Cyclopes were giants of the Greek Mythology with only one eye in their forehead, children of the earth, Gaea. They ate humans, were huge and strong and had given Zeus the thunder and lightning as a sign of gratitude when he released them from the underworld. They worked as Hephaestus helpers under the volcano Etna making Zeus’s lightning’s, but were killed by Apollo as a revenge for Zeus’s killing his son Aclepius.
The most famous Cyclops was Polyphemus who Odysseus blinded after making him drunk.
In general, Homer described the Cyclopes as wild savages who did not use agriculture or laws other than each man to himself. This can be seen as an allegory of the barbarians, the non-Greeks. Other named Cyclopes were Brontes, Steropes and Arges.
After an exciting and agitating tragedy, it was the Greek custom to calm and sooth the audience with a cheerful and ironical piece, designated satyric drama of which Homer’s story of the Cyclopes is a sample.
The Homeric story of Odysseus and the Cyclops was of course as familiar as it was popular. Polyphemus enters, made up as a giant, with one enormous eye, and a “stentorian” voice, whilst his man Silenus and his companions were probably caricatures of Socrates and other philosophers.
The Cyclops has been hunting on Mount Etna and calls lustily for his dinner. Discovering that something unusual has happened in his absence, he threatens to beat Silenus, until he rains tears, unless he promptly explains. Then his eye lights on the strangers, and he observes bruises and stripes on his servant, who declares he has been beaten in defence of his master’s goods. On hearing this Polyphemus declares he will eat the rascals.
In vain Ulysses assures him he has not touched Silenus, but that he purchased some lambs for wine, as the lying fellow’s nose will vouch, and as the Chorus, who intervene, assert to be the truth. You lie, exclaims the giant, I believe this old fellow’s story. For a while, however, he forgets his hunger and insists upon. Odysseus giving him a full account of himself. He conceals his name, but tells his adventures and attempts to appease his host by professing that he and his companions are all worshippers of Neptune and have built the god many temples in Greece. A fig for your temples and gods, replies the monster, the wise worship nothing except wealth, I have a weather-proof cave for my flocks, and care as little as they do for Jupiter, in short, I will not cheat my soul of its delight, or hesitate in dining upon you.
Odysseus begins to feel that this is the worst dilemma he was ever in, and recounts some of his previous escapes. Then the Chorus sing how the giant demolishes his human prey.
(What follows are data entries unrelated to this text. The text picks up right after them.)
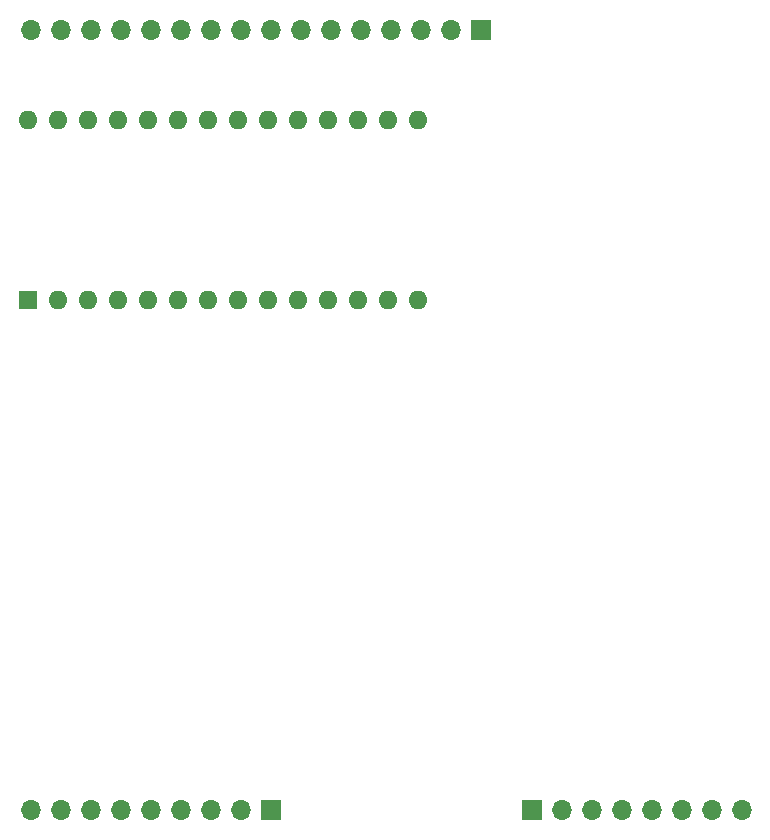
<source format=gbr>
%TF.GenerationSoftware,KiCad,Pcbnew,(5.1.10-1-10_14)*%
%TF.CreationDate,2021-11-08T19:33:34-05:00*%
%TF.ProjectId,RAM-MODULE,52414d2d-4d4f-4445-954c-452e6b696361,rev?*%
%TF.SameCoordinates,Original*%
%TF.FileFunction,Soldermask,Bot*%
%TF.FilePolarity,Negative*%
%FSLAX46Y46*%
G04 Gerber Fmt 4.6, Leading zero omitted, Abs format (unit mm)*
G04 Created by KiCad (PCBNEW (5.1.10-1-10_14)) date 2021-11-08 19:33:34*
%MOMM*%
%LPD*%
G01*
G04 APERTURE LIST*
%ADD10O,1.600000X1.600000*%
%ADD11R,1.600000X1.600000*%
%ADD12O,1.700000X1.700000*%
%ADD13R,1.700000X1.700000*%
G04 APERTURE END LIST*
D10*
%TO.C,U9*%
X4826000Y-109474000D03*
X37846000Y-124714000D03*
X7366000Y-109474000D03*
X35306000Y-124714000D03*
X9906000Y-109474000D03*
X32766000Y-124714000D03*
X12446000Y-109474000D03*
X30226000Y-124714000D03*
X14986000Y-109474000D03*
X27686000Y-124714000D03*
X17526000Y-109474000D03*
X25146000Y-124714000D03*
X20066000Y-109474000D03*
X22606000Y-124714000D03*
X22606000Y-109474000D03*
X20066000Y-124714000D03*
X25146000Y-109474000D03*
X17526000Y-124714000D03*
X27686000Y-109474000D03*
X14986000Y-124714000D03*
X30226000Y-109474000D03*
X12446000Y-124714000D03*
X32766000Y-109474000D03*
X9906000Y-124714000D03*
X35306000Y-109474000D03*
X7366000Y-124714000D03*
X37846000Y-109474000D03*
D11*
X4826000Y-124714000D03*
%TD*%
D12*
%TO.C,J1*%
X5080000Y-167894000D03*
X7620000Y-167894000D03*
X10160000Y-167894000D03*
X12700000Y-167894000D03*
X15240000Y-167894000D03*
X17780000Y-167894000D03*
X20320000Y-167894000D03*
X22860000Y-167894000D03*
D13*
X25400000Y-167894000D03*
%TD*%
D12*
%TO.C,J3*%
X5080000Y-101854000D03*
X7620000Y-101854000D03*
X10160000Y-101854000D03*
X12700000Y-101854000D03*
X15240000Y-101854000D03*
X17780000Y-101854000D03*
X20320000Y-101854000D03*
X22860000Y-101854000D03*
X25400000Y-101854000D03*
X27940000Y-101854000D03*
X30480000Y-101854000D03*
X33020000Y-101854000D03*
X35560000Y-101854000D03*
X38100000Y-101854000D03*
X40640000Y-101854000D03*
D13*
X43180000Y-101854000D03*
%TD*%
D12*
%TO.C,J2*%
X65278000Y-167894000D03*
X62738000Y-167894000D03*
X60198000Y-167894000D03*
X57658000Y-167894000D03*
X55118000Y-167894000D03*
X52578000Y-167894000D03*
X50038000Y-167894000D03*
D13*
X47498000Y-167894000D03*
%TD*%
M02*

</source>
Odysseus returns and relates that he has seen Polyphemus in his kitchen, piling three wagon loads of Oak on the hearth, filling an enormous bowl with the milk of his cows, setting a huge pot on the fire, and heating several spits after he seized two of the Ithacans, whilst he, Ulysses, was compelled to minister to the monster. He left him talking of sharing his wine with some brother giants and he now comes in, shouting to the stranger to bring the cask. Silenus, however, persuades him to enjoy his drink alone, and he so far relents towards Ulysses as to ask his name, and to promise to eat him last. My name is “Nobody” Odysseus tells him, and plies him so well with wine that he is soon sound asleep, when the travellers, seizing the pointed trunk of an olive tree heated in the fire, thrust it into the eye of the insensible barbarian, whilst the Chorus sing an appropriate and encouraging accompaniment to the operation. Rousing up in pain and fury, the giant strives to bar the way and catch them as they make their escape, but he only strikes his head against the rocky walls, or is misguided by the Chorus, who taunt him that ‘Nobody’ has blinded him, and therefore no one is to blame.
Odysseus now tells his real name to the baffled monster, who confesses that an ancient oracle foretold that he would lose his sight by the hero’s hand, but adds that it predicted also that he should pay the penalty by a long wandering over the homeless sea.
Of the other plays of Euripides, several contain some beautiful poetry, and some effective scenes ; but they were either written for special occasions, or relate entirely to the politics of the day and, consequently, none of them are sufficiently national in plot or allusions to be interesting to a modern general reader.